La Navidad se instala en Las Meanas

Un árbol de grandes dimisiones luce iluminado en Las Meanas. / OMAR ANTUÑA
Un árbol de grandes dimisiones luce iluminado en Las Meanas. / OMAR ANTUÑA

El mercadillo, la feria de productos artesanales y el árbol lucen en el parque

J. F. GALÁN AVILÉS.

Complementos, utensilios de cocina, esencias o elementos decorativos son algunos de los productos, todos artesanales, que se pueden encontrar en la XIX Feria d'Advientu, dieciséis casetas instaladas a lo largo del paseo central del parque de Las Meanas. Al lado, bajo una carpa, está el mercadillo navideño, otros veinte puestos con una variada oferta de artículos que, a diferencia de la feria, no en todos los casos están hechos a mano. Ambos abrieron ayer al público. El horario es de once de la mañana a seis de la tarde, hasta el 6 de enero.

Sergio Palacios lleva varios años instalándose en la Feria d'Advientu. Vende productos térmicos de calor frío con efectos terapéuticos, desde zapatillas a sacos, de la empresa Sacotermia, con sede en Infiesto. Cerca está la caseta de Violeta Mik viene con una amplia gama de quemadores de incienso y esencias hechos en barro, desde casas hasta hórreos. «La venta depende mucho del tiempo. Si llueve y hace viento, malo. Lo peor es que cada año nos sale más caro venir. Cuando empecé, hace seis o siete años, eran unos doscientos euros y ahora anda por los 900, así que para que nos salga rentable hay que vender bien».

José Manuel Rodríguez, que atiende una caseta con cuchillería de Taramundi, útiles de cocina en madera y cestería, explica el porqué. «Hasta ahora el Ayuntamiento se hacía cargo de la instalación eléctrica, del suministro y del servicio de vigilancia, pero este año tenemos que asumirlos nosotros. Lo único que pone son las casetas, y claro, los costes han subido cerca de un 50%. En cuanto a las ventas, «durante estos primeros días la gente mira y aunque algo sale, cuando la venta se anima son los días previos a Nochebuena y a Reyes».

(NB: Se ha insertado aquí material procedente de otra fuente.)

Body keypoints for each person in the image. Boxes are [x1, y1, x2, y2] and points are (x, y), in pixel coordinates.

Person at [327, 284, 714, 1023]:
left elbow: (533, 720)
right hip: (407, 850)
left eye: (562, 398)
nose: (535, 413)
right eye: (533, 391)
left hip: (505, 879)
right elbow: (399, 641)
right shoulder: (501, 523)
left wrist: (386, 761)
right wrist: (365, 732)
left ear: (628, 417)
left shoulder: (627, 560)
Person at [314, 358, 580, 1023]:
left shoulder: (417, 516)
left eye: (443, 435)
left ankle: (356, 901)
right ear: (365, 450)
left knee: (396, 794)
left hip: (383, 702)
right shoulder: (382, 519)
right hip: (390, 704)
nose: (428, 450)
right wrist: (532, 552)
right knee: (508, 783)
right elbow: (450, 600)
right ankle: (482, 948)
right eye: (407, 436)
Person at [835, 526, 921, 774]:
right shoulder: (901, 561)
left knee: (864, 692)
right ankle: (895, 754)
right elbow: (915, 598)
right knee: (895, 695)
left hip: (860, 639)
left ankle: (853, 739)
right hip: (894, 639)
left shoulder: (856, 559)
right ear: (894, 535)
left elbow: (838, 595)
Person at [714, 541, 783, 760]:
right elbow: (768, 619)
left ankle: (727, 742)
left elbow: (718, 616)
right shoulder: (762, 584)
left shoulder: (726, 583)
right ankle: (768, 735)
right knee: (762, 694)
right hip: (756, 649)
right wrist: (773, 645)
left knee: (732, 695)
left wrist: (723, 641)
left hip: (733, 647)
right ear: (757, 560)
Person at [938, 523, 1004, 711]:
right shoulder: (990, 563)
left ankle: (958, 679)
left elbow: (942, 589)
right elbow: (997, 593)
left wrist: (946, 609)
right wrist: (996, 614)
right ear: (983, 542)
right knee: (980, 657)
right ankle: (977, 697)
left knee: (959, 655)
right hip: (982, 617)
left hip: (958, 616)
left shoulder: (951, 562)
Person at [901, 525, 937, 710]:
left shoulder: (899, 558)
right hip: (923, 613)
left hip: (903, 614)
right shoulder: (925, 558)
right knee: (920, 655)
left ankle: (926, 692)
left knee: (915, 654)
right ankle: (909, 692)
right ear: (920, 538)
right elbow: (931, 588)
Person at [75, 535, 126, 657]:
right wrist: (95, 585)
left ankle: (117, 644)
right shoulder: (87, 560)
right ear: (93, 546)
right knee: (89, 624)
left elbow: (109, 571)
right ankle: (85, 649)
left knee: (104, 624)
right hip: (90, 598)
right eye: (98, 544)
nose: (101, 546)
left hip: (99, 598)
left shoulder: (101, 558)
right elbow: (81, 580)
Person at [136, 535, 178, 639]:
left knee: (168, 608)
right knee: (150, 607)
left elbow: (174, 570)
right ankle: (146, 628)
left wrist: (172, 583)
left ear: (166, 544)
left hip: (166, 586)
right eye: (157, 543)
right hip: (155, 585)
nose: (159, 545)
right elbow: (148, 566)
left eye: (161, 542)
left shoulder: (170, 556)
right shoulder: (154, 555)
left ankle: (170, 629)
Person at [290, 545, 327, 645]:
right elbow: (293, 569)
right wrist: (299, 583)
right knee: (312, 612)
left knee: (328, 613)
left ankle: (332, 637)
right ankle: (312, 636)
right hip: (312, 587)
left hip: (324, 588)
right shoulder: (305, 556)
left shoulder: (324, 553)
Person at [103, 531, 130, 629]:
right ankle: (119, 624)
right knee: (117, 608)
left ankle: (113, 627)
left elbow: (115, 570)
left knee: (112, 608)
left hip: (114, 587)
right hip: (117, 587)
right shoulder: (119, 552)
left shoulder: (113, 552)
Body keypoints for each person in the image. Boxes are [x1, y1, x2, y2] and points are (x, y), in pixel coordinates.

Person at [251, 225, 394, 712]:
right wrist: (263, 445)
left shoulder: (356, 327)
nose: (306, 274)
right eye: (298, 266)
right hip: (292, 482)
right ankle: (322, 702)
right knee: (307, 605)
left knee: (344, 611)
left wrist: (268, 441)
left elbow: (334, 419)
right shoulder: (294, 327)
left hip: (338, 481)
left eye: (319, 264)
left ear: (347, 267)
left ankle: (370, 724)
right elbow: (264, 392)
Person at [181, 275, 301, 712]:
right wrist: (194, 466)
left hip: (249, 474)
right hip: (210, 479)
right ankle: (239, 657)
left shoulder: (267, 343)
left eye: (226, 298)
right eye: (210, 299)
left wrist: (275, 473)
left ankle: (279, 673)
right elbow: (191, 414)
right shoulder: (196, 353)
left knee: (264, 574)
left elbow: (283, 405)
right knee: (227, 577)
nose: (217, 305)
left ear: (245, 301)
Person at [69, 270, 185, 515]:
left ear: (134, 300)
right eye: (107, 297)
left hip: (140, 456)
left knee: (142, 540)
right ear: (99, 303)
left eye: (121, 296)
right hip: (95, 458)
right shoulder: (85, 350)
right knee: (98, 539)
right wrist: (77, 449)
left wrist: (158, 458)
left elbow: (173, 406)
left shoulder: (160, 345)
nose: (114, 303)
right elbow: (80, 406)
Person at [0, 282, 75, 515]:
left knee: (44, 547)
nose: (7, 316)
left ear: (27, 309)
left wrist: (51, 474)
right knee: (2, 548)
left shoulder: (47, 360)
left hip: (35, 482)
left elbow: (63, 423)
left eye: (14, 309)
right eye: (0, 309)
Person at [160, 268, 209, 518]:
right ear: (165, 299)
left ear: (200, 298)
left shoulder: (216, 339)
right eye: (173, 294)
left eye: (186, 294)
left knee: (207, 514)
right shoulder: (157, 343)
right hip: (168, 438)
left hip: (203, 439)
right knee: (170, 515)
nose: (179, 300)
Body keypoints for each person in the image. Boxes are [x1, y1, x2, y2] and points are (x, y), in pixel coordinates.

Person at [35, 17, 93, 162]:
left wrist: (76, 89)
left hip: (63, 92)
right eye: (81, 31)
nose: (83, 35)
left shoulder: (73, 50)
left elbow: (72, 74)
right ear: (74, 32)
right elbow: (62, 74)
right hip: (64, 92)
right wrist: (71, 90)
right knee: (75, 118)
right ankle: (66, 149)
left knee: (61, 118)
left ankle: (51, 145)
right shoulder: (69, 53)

Otro de los artesanos que se ha instalado en la feria es Sorela Line, brasileña de padre italiano. Se estrenó el año pasado, y quedó satisfecha. «La gente de Avilés es muy abierta y valora la artesanía. Hago delantales divertidos, como es la cocina, si te gusta, y también algunos utensilios, bolsos de tela, jabones y aceite. Espero que la feria vaya bien y sobre todo que venga buen tiempo. Para nosotros es muy importante».

El sentir general de los artesanos es que la feria está «bien» pero que estaría aún mejor si se completase con una a o dos casetas a modo de bar que ofreciese productos propios de esta época del año. «Daría ambiente y atraería público, pero eso ya cosa del Ayuntamiento, no de nosotros», afirma de uno de ellos.

Desde ayer también luce en el paseo central del parque el gran abeto de Navidad iluminado.